AUSZUG -
Tag 09 Wittenberg Ferch / Schwielowsee (86km)

Veröffentlicht am 7. Juni 2021 um 20:37

Heute war Saunatag. Ich komme Berlin mit riesen Umdrehungen näher. Kiefernwälder dominieren. Bei den sommerlichen Temperaturen riecht es die ganze Zeit wie in der Sauna nach einem Aufguß. Wellness pur. 

Der Tag beginnt jedoch schweren Herzens mit dem Auszug aus meiner historischen Unterkunft, der Cranach Herberge. Nach einem kurzen Frühstück mit einem Eierbrötchen aus der Bäckerei, werden noch ein paar Fotos für Social Media von den Mädels vom Welterbe Marketing im Innenhof von Luthers Wohnhaus geschossen. Hat nicht schlecht gelebt, der Kollege. Vanessa gibt mir noch den Tip ihre alte Schule zu besuchen. Ein wunderbares Hundertwasser Gebäude in der Peripherie von Wittenberg. Ihr habt Euch echt ins Zeug gelegt  für mich!  Danke, Wittenberg wird mit in sehr guter Erinnerung bleiben.

AUFGABEN -
[A] Wie heißt laut dem Reiseeintrag die historische Unterkunft, die am Morgen verlassen wird?
[B] Fasse bitte den Absatz des Reiseeintrags, der mit „Der Tag beginnt jedoch“ anfängt, als kurze Liste zusammen.

Gespeicherte Datensätze:
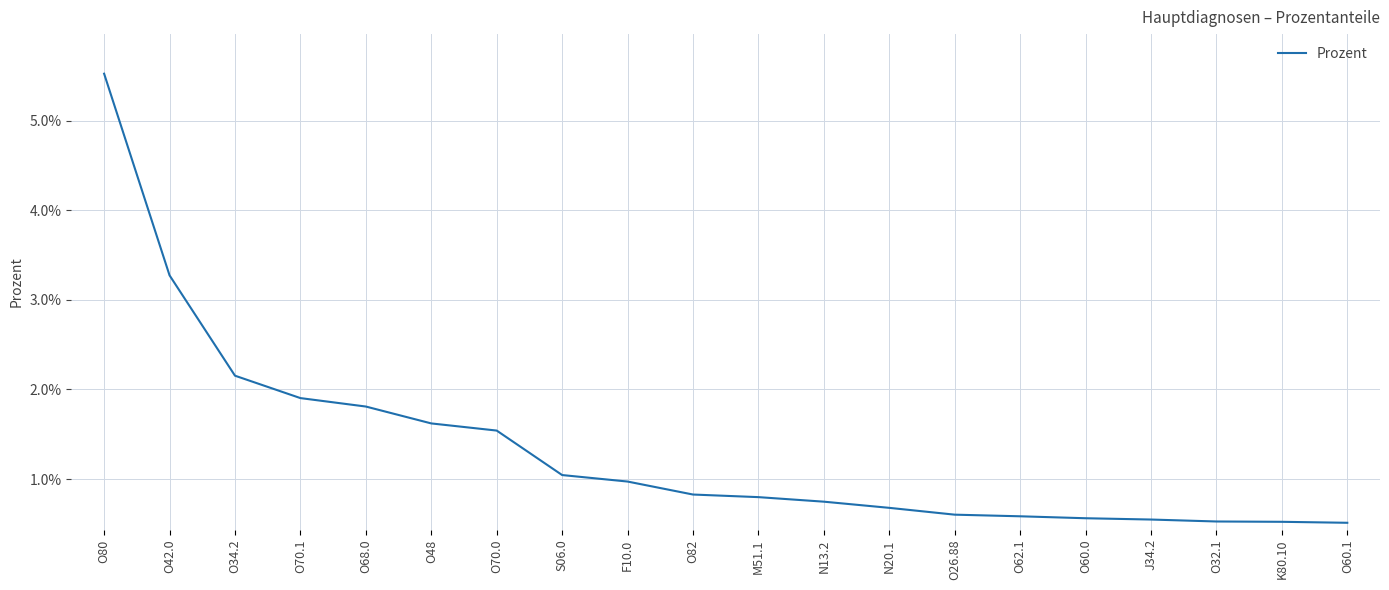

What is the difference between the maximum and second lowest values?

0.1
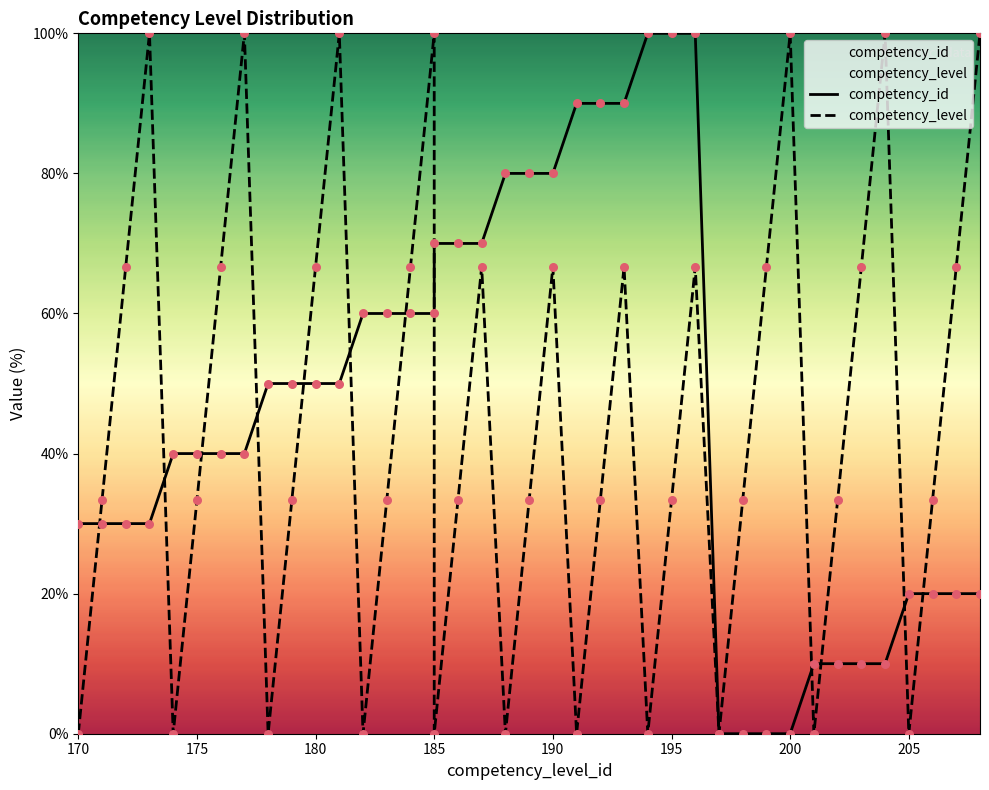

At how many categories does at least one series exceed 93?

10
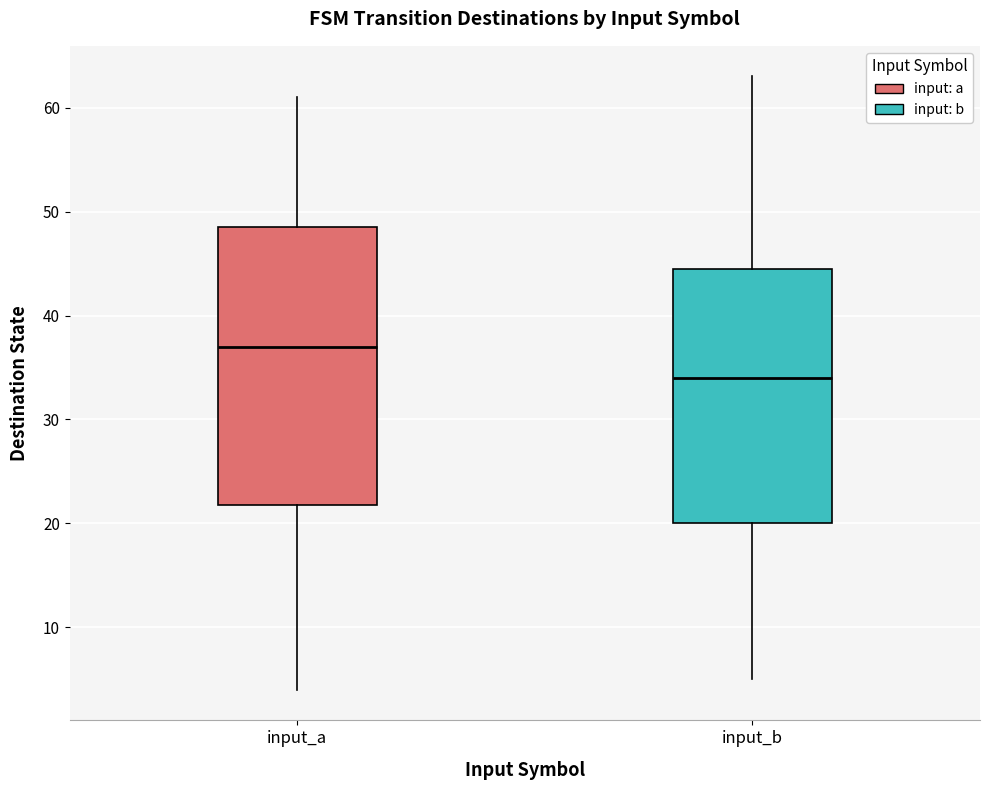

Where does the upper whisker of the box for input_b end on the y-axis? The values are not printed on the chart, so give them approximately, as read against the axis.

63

LÖSUNGEN -
[A] Die Cranach Herberge.

[B]
- Auszug aus der historischen Unterkunft, der Cranach Herberge
- Kurzes Frühstück mit einem Eierbrötchen aus der Bäckerei
- Fotos für Social Media durch das Welterbe Marketing im Innenhof von Luthers Wohnhaus
- Tipp von Vanessa: ihre alte Schule besuchen, ein Hundertwasser-Gebäude in der Peripherie von Wittenberg
- Dank an Wittenberg, das in sehr guter Erinnerung bleiben wird